Work order 1:
Using the text on atherosclerosis and pleuritis, answer these:
(a) How long can anginal pain last?
(b) Pleuritis is an inflammation of what?
(c) Which warning sign of pleuritis gets worse when taking a deep breath?
Work order 2:
Please pick up the text on atherosclerosis and pleuritis after its last line and continue it.

Extracted text:

· · · · · · ·

Atherosclerosis: This is a condition in which fatty deposits build up on the inside of arteries. These deposits can reduce or block blood flow. A blockage or reduced blood flow through an artery that supplies the heart can cause a heart attack to occur. Warning signs include:

  • burning, choking, squeezing, or pressing chest pain felt in the center of the chest that may radiate to the left shoulder and arm (anginal pain); it can last up to 5 minutes and will become much less intense or go away completely if you rest;
  • crushing, prolonged chest pain that is not relieved by rest;
  • shortness of breath;
  • unrelieved indigestion; and
  • a weak or faint feeling.

Pleuritis: Pleuritis is an inflammation of the lining of the lung. Warning signs include:

  • shortness of breath, and
  • chest pain, especially when taking a deep breath.

· · · · · · ·

Data extracts:
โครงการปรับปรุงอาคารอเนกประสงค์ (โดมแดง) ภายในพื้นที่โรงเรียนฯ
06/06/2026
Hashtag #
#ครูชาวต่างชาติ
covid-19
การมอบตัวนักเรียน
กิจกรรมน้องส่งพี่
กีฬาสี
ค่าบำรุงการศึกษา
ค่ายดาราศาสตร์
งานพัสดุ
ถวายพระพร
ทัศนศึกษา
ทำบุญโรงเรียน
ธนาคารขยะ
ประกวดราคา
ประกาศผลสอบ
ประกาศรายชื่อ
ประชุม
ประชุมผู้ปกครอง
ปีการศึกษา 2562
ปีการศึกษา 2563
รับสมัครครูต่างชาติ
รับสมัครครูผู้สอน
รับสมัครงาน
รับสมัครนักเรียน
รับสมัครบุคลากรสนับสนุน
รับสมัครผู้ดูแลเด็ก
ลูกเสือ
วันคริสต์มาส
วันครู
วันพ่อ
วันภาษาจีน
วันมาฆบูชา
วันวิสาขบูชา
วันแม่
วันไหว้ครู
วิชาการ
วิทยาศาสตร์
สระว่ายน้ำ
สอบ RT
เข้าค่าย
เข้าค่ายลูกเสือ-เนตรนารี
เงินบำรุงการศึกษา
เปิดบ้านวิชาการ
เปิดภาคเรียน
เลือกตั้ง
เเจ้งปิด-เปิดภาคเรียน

· · · · · · ·

Written reply 1:
(a) Up to 5 minutes.
(b) The lining of the lung.
(c) Chest pain.

Written reply 2:
Central nervous system (CNS) disease: CNS disease covers a variety of problems that may or may not be related to lupus. Problems can include seizures, memory loss, headache, confusion, hearing and visual changes, muscle weakness, depression, and emotional disturbances. Because many of these problems can be related to use of medications or indicate other conditions, it is often difficult to make a definite diagnosis of CNS disease. Warning signs include:

  • severe or chronic headaches;
  • seizures;
  • periods of forgetfulness, restlessness, or confusion;
  • new or increased hearing and vision problems;
  • bizarre or erratic changes in behavior;
  • mood swings; and
  • signs of a stroke, including weakness or numbness in the arms, legs, face, or down one side of the body; a change in speech; confusion; or severe headaches.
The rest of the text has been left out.